A third option, covering northern Hammond, Whiting and the lakefront, could be added if an outside source pitches in the additional $71,000 needed, Wright said.
“We can only do Option B (north Hammond) or C (south Hammond) with the money we have. Option C serves more people and has more key locations,” Wright said.
He said the south Hammond feeder also would provide access to more jobs.
Wright said the cost to implement the two recommended changes would be $328,570, half of which would come from federal grant money. The full cost to implement the north Hammond route would be $140,115.

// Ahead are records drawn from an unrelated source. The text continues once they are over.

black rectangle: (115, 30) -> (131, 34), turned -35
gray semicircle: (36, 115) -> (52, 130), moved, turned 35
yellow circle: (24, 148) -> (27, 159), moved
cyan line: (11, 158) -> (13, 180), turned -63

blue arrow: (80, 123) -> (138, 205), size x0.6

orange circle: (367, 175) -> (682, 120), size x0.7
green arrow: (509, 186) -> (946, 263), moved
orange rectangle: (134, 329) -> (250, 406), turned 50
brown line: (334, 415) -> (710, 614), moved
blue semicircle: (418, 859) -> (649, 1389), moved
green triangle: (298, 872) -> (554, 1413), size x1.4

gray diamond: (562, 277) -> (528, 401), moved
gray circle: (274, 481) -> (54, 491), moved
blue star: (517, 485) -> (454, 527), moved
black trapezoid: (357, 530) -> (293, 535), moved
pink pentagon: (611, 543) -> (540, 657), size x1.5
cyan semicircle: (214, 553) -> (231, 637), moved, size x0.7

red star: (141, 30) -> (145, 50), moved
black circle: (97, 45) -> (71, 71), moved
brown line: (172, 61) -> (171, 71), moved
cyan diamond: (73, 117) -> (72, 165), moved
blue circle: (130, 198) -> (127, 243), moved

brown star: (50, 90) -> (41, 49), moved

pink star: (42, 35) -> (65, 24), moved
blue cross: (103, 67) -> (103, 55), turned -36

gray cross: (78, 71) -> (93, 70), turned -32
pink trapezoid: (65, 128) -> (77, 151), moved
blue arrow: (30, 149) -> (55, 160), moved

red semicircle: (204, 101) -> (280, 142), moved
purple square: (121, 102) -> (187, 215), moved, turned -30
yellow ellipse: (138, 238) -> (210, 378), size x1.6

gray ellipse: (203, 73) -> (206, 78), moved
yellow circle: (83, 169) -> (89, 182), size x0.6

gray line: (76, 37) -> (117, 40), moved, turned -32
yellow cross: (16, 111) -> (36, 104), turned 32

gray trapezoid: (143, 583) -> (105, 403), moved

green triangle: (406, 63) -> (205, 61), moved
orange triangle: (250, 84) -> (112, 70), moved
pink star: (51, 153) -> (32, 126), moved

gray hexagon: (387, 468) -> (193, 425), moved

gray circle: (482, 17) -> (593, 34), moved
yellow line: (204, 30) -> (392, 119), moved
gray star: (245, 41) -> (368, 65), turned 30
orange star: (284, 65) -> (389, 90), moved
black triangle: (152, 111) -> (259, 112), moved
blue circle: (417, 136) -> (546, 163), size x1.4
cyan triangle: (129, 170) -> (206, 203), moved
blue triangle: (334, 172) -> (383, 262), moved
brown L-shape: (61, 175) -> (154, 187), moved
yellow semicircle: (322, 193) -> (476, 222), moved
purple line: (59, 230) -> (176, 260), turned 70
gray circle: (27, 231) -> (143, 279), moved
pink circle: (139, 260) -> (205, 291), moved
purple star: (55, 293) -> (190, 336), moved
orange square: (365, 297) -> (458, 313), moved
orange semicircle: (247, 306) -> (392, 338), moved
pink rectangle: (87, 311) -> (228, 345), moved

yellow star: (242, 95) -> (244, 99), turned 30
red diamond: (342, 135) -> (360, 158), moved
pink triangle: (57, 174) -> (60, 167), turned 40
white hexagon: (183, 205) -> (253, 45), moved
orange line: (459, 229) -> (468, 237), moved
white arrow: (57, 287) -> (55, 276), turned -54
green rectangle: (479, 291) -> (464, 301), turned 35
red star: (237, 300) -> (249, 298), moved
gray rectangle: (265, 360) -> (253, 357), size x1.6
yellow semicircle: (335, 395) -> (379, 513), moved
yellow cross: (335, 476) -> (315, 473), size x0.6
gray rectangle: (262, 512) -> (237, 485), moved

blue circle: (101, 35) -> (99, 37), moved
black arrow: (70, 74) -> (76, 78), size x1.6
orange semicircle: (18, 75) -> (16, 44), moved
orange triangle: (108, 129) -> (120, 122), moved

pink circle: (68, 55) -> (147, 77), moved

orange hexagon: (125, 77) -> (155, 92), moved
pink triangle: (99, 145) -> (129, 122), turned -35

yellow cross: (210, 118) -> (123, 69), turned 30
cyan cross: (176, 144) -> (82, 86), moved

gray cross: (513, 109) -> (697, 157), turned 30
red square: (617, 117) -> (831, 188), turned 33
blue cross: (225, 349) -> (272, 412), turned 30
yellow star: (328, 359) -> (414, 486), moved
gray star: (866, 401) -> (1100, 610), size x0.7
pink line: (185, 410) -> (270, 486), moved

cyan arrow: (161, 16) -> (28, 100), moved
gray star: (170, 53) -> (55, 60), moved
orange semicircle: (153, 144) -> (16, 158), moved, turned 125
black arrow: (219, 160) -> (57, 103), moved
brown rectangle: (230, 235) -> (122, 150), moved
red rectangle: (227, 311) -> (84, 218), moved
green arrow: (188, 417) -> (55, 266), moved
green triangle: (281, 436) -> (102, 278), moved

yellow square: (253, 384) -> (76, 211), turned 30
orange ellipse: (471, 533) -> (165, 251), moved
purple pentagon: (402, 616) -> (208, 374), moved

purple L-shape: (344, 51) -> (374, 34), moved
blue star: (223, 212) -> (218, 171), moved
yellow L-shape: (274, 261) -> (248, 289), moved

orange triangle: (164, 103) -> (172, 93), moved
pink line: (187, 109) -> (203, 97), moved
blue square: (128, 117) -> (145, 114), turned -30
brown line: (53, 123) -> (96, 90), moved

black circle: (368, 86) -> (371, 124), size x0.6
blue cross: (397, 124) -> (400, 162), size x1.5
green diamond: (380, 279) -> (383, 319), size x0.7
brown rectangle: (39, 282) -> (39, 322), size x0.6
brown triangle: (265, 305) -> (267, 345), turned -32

Possible funding sources for the north route include Calumet College of St. Joseph, the city of Hammond and the city of Whiting, all of which would be served by the route, he said.
Wright said a July 2013 survey showed the Gary and East Chicago casinos, 165th Street retail corridor, South Indianapolis Boulevard, South Calumet Avenue and PUC were in the highest demand from potential riders. The study was conducted online, on Facebook and Twitter, he said.
“We got responses from people in most Northwest Indiana communities. Forty-six percent of responses weren’t from Gary,” Wright said.
Teresa Torres, executive director of Everybody Counts in Merrillville, commended GPTC for taking the step to expand its fixed route and demand-response paratransit services.
“Our agency absolutely commends GPTC for its continued interest in the people. We’re extremely proud and happy to support them,” Torres said.
Mary Lee Vance, a fairly new Hammond resident who works at Purdue Calumet, asked several questions, including where the city of Hammond is in providing support for the new routes.
Wright said the city has been open to discussion. The next steps are to publicize the proposed changes, get feedback and hold a public hearing March 6 in Gary.
“We still need to have a public hearing. We just wanted input today from Hammond residents. It’s their area that will be affected,” Wright said.